Hospitalized patients undergo many tests which can reveal medical issues unrelated to their primary reason for hospitalization. This can lead to consultant evaluations which are necessary, although often not urgent. We evaluated one institution's practice of hospitalized patients requiring non-urgent gastroenterology (GI) procedures. The standard was for patients to either have an inpatient procedure or follow up in clinic after discharge to be scheduled for a procedure, often weeks to months after the initial hospitalization. We instituted a new protocol for scheduling hospitalized patients directly for outpatient procedures within two weeks of discharge.
A protocol was developed for GI fellows consulting on inpatients with incidentally discovered heme positive stool or non-life threatening anemia at New York-Presbyterian Queens Hospital to evaluate the urgency of a GI procedure. If non-urgent, the fellow notified the patient navigators who then reviewed the pre-procedure instructions with the patient and scheduled the procedure for within two weeks of discharge. Patients returned for their procedure and subsequently were seen in the clinic for follow up.
17 patients were included with 6 procedures completed. Of the 11 patients whose procedures were not completed, 7 were “no shows”, 3 had medical contraindications and 1 insurance authorization was not obtained. On average, each inpatient procedure directly costs the hospital $1,200. Conversely, each outpatient procedure yields $800. In sum, this protocol resulted in approximately $25,200 in total savings/credit for the institution.

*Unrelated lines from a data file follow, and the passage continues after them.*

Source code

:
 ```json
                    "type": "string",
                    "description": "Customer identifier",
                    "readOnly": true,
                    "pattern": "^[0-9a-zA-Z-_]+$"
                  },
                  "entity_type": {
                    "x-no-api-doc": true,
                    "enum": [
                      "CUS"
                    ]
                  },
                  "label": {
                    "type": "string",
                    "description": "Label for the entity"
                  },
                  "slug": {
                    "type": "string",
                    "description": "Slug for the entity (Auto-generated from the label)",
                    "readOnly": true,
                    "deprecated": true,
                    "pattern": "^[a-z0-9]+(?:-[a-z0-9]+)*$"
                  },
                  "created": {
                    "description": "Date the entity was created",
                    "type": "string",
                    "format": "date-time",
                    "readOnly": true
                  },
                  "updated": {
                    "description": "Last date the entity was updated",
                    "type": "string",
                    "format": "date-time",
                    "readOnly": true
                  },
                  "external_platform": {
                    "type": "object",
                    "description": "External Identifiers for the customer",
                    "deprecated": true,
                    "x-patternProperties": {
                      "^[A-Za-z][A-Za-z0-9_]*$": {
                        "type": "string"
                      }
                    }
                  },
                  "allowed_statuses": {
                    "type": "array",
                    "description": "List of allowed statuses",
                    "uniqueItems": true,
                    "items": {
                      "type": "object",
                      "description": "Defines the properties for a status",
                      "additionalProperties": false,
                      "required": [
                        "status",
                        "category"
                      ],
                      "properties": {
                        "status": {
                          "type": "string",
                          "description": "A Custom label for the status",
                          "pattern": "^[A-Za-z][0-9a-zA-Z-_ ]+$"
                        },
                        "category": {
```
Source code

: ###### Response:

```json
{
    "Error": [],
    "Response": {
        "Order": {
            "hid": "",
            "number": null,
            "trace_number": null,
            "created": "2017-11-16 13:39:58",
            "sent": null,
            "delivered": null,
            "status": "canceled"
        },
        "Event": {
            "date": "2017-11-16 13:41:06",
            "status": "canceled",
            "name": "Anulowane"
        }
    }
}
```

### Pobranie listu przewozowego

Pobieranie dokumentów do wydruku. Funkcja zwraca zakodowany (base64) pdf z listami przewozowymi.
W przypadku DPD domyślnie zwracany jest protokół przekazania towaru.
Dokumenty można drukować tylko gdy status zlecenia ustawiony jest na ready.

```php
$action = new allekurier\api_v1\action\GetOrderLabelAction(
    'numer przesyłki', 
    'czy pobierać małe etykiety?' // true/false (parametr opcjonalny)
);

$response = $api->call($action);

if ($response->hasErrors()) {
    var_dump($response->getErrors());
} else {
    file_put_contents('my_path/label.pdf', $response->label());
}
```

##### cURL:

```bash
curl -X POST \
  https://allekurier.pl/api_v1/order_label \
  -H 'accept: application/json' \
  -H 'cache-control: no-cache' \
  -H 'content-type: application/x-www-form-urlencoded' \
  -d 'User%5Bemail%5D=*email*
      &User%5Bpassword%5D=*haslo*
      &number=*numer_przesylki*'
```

Incidental medical problems discovered during a patient's hospitalization can have downstream effects including additional procedures. Without a system to timely complete these procedures outpatient, there is pressure to do so inpatient. This can decrease patient satisfaction, increase length of stay, strain the endoscopy unit, and cause financial loss. We instituted a protocol to ensure hospitalized patients requiring non-urgent GI procedures were directly scheduled for that procedure within two weeks of discharge without the delay of a clinic visit before scheduling. This lead to 17 procedures avoided in the hospital, a direct hospital savings of over $25,000. Hurdles included patients lost to follow up and delays with insurance pre-authorization. With continued refinement, we hope to improve this process to create a better system for patients, providers, and the hospital.